◆ **To do**
Could you transcribe the records below exactly, leaving out every picture?
==== Listed records ====
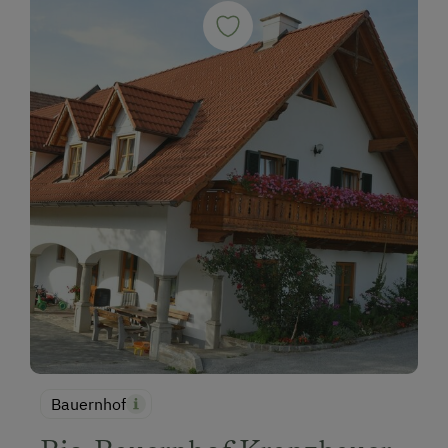
Bauernhof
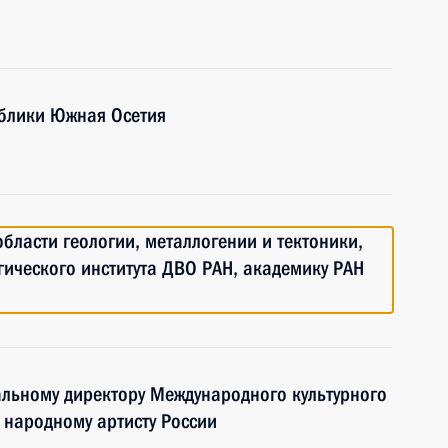
ублики Южная Осетия
области геологии, металлогении и тектоники,
гического института ДВО РАН, академику РАН
ральному директору Международного культурного
 народному артисту России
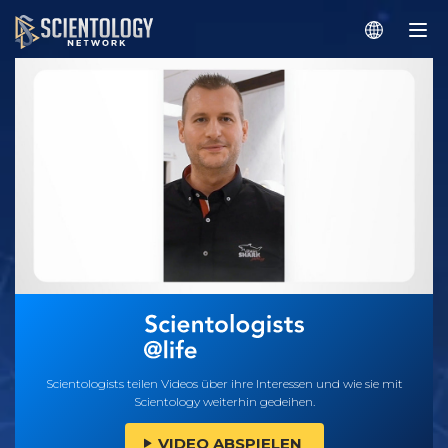
Scientologists teilen Videos über ihre Interessen und wie sie mit
Scientology weiterhin gedeihen.
VIDEO ABSPIELEN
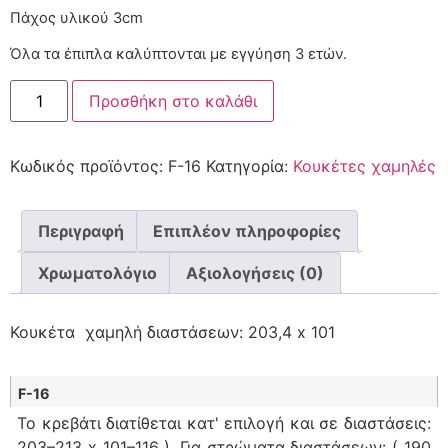
Πάχος υλικού 3cm
Όλα τα έπιπλα καλύπτονται με εγγύηση 3 ετών.
Προσθήκη στο καλάθι
Κωδικός προϊόντος:
F-16
Κατηγορία:
Κουκέτες χαμηλές
Περιγραφή
Επιπλέον πληροφορίες
Χρωματολόγιο
Αξιολογήσεις (0)
Κουκέτα χαμηλή διαστάσεων: 203,4 x 101
F-16
Το κρεβάτι διατίθεται κατ' επιλογή και σε διαστάσεις:
203–213 x 101–116 ). Για στρώματα διαστάσεων: ( 190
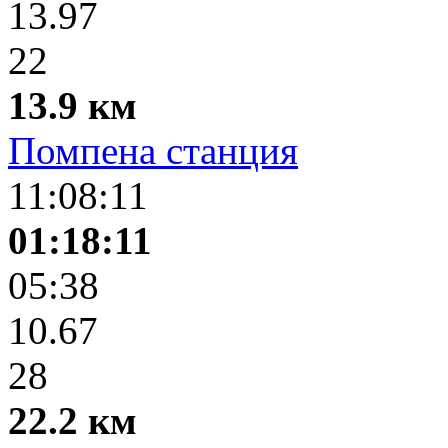
13.97
22
13.9 км
Помпена станция
11:08:11
01:18:11
05:38
10.67
28
22.2 км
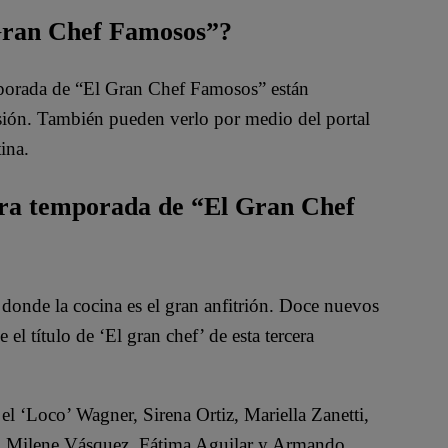
 Gran Chef Famosos”?
mporada de “El Gran Chef Famosos” están
isión. También pueden verlo por medio del portal
ina.
era temporada de “El Gran Chef
onde la cocina es el gran anfitrión. Doce nuevos
el título de ‘El gran chef’ de esta tercera
el ‘Loco’ Wagner, Sirena Ortiz, Mariella Zanetti,
’, Milene Vásquez, Fátima Aguilar y Armando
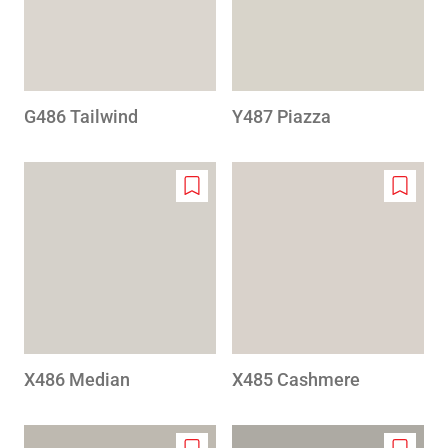
G486 Tailwind
Y487 Piazza
Add
Add
to
to
wishlist
wishlis
X486 Median
X485 Cashmere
====
◆ **Exercise output**
Bauernhof
ублики Южная Осетия
области геологии, металлогении и тектоники,
гического института ДВО РАН, академику РАН
ральному директору Международного культурного
 народному артисту России
Scientologists teilen Videos über ihre Interessen und wie sie mit
Scientology weiterhin gedeihen.
VIDEO ABSPIELEN
Πάχος υλικού 3cm
Όλα τα έπιπλα καλύπτονται με εγγύηση 3 ετών.
Προσθήκη στο καλάθι
Κωδικός προϊόντος:
F-16
Κατηγορία:
Κουκέτες χαμηλές
Περιγραφή
Επιπλέον πληροφορίες
Χρωματολόγιο
Αξιολογήσεις (0)
Κουκέτα χαμηλή διαστάσεων: 203,4 x 101
F-16
Το κρεβάτι διατίθεται κατ' επιλογή και σε διαστάσεις:
203–213 x 101–116 ). Για στρώματα διαστάσεων: ( 190
13.97
22
13.9 км
Помпена станция
11:08:11
01:18:11
05:38
10.67
28
22.2 км
 Gran Chef Famosos”?
mporada de “El Gran Chef Famosos” están
isión. También pueden verlo por medio del portal
ina.
era temporada de “El Gran Chef
onde la cocina es el gran anfitrión. Doce nuevos
el título de ‘El gran chef’ de esta tercera
el ‘Loco’ Wagner, Sirena Ortiz, Mariella Zanetti,
’, Milene Vásquez, Fátima Aguilar y Armando
G486 Tailwind
Y487 Piazza
Add
Add
to
to
wishlist
wishlis
X486 Median
X485 Cashmere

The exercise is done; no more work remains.